Wi-Fi 6E is another Wi-Fi standard that, in addition to having all of the advantages of Wi-Fi 6 discussed above, significantly increases data rates by utilizing the 6 GHz frequency band, which provides 1,200 MHz of bandwidth.   

 

What is Wi-Fi Doppler Imaging?

Wi-Fi Doppler imaging is a Wi-Fi solution from Celeno that attempts to take Wi-Fi connectivity to the next level by offering imaging over the Wi-Fi network. This technology turns the ubiquitous Wi-Fi network into a radar sensor that can track the movement and location of people, pets, and objects. It can detect gestures, label objects, and monitor breathing and other vital signs. This technology can also be extended to elderly care and intrusion detection for enhanced home and enterprise security.

The Wi-Fi Doppler imaging technology is based on the Doppler effect (or the Doppler shift), which refers to a change in a wave's frequency in relation to an observer moving relative to the wave source.

 

Image used courtesy of Celeno

 

The Doppler effect is employed in ultrasound machines to create images of structures inside the body and determine the blood flow through the vessels.
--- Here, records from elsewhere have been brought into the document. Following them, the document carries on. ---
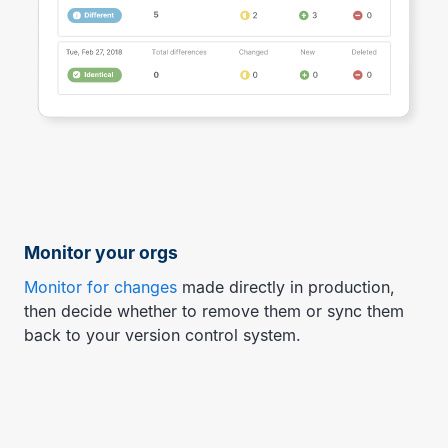
Monitor your orgs
Monitor for changes
made directly in production,
then decide whether to remove them or sync them
back to your version control system.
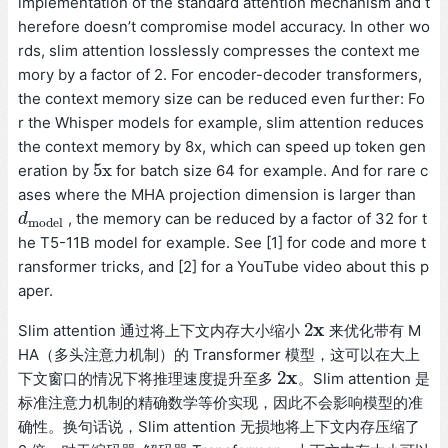
implementation of the standard attention mechanism and t
herefore doesn’t compromise model accuracy. In other wo
rds, slim attention losslessly compresses the context me
mory by a factor of 2. For encoder-decoder transformers,
the context memory size can be reduced even further: Fo
r the Whisper models for example, slim attention reduces
the context memory by 8x, which can speed up token gen
5x
eration by
for batch size 64 for example. And for rare c
5x
ases where the MHA projection dimension is larger than
, the memory can be reduced by a factor of 32 for t
d
d
m
o
d
e
l
m
o
d
e
l
he T5-11B model for example. See [1] for code and more t
ransformer tricks, and [2] for a YouTube video about this p
aper.
x
2
Slim attention 通过将上下文内存大小缩小
来优化带有 M
2
x
HA（多头注意力机制）的 Transformer 模型，这可以在大上
x
2
下文窗口的情况下将推理速度提升至多
。Slim attention 是
2
x
标准注意力机制的精确数学等价实现，因此不会影响模型的准
确性。换句话说，Slim attention 无损地将上下文内存压缩了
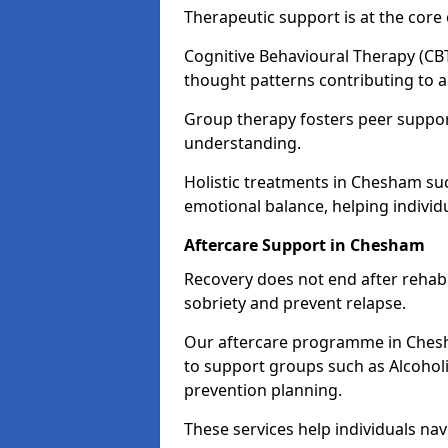
Therapeutic support is at the cor
Cognitive Behavioural Therapy (CBT
thought patterns contributing to a
Group therapy fosters peer suppor
understanding.
Holistic treatments in Chesham su
emotional balance, helping individ
Aftercare Support in Chesham
Recovery does not end after rehab.
sobriety and prevent relapse.
Our aftercare programme in Chesh
to support groups such as Alcohol
prevention planning.
These services help individuals nav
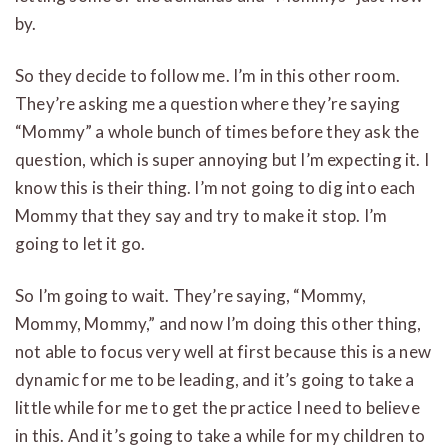
by.
So they decide to follow me. I’m in this other room.
They’re asking me a question where they’re saying
“Mommy” a whole bunch of times before they ask the
question, which is super annoying but I’m expecting it. I
know this is their thing. I’m not going to dig into each
Mommy that they say and try to make it stop. I’m
going to let it go.
So I’m going to wait. They’re saying, “Mommy,
Mommy, Mommy,” and now I’m doing this other thing,
not able to focus very well at first because this is a new
dynamic for me to be leading, and it’s going to take a
little while for me to get the practice I need to believe
in this. And it’s going to take a while for my children to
Radars also use the Doppler effect to determine the velocity of an object.

Wi-Fi Doppler imaging from Celeno creates a Wi-Fi-based radar where Wi-Fi signals are used to track the movement and location of objects. Celeno integrates the radar hardware with the Wi-Fi connectivity hardware to create a Wi-Fi Doppler imaging chip. 

This chip transmits a Wi-Fi signal like a normal Wi-Fi chip; however, it also simultaneously analyzes the reflections of the Wi-Fi signal from the objects in the environment to detect the location and dynamics of the objects.

 

Combining ML With Doppler to Detect Human Motion  

Detecting human movements by means of the Doppler effect is more challenging than detecting the bulk motion of an object such as an airplane. When people move in a certain direction, different parts of the body naturally move at different speeds and directions. As a result, the reflections from the human body create multiple Doppler shifts, which might not be easily recognized by the radar system. 

 

Image used courtesy of Celeno

 

To combat this problem, Celeno uses machine learning and AI techniques to classify and detect the Doppler shift from different human motions such as falling, walking, bending over, sitting down, and standing up.

The above functionalities can also be achieved by installing multiple cameras within a certain space; however, cameras are often perceived as invasive in terms of privacy. Besides, with Celeno's Wi-Fi Doppler imaging technology, a single device is used for both connectivity and imaging.

Since the Doppler imaging solution is free of line-of-sight constraints, it can see through walls and cover a larger space.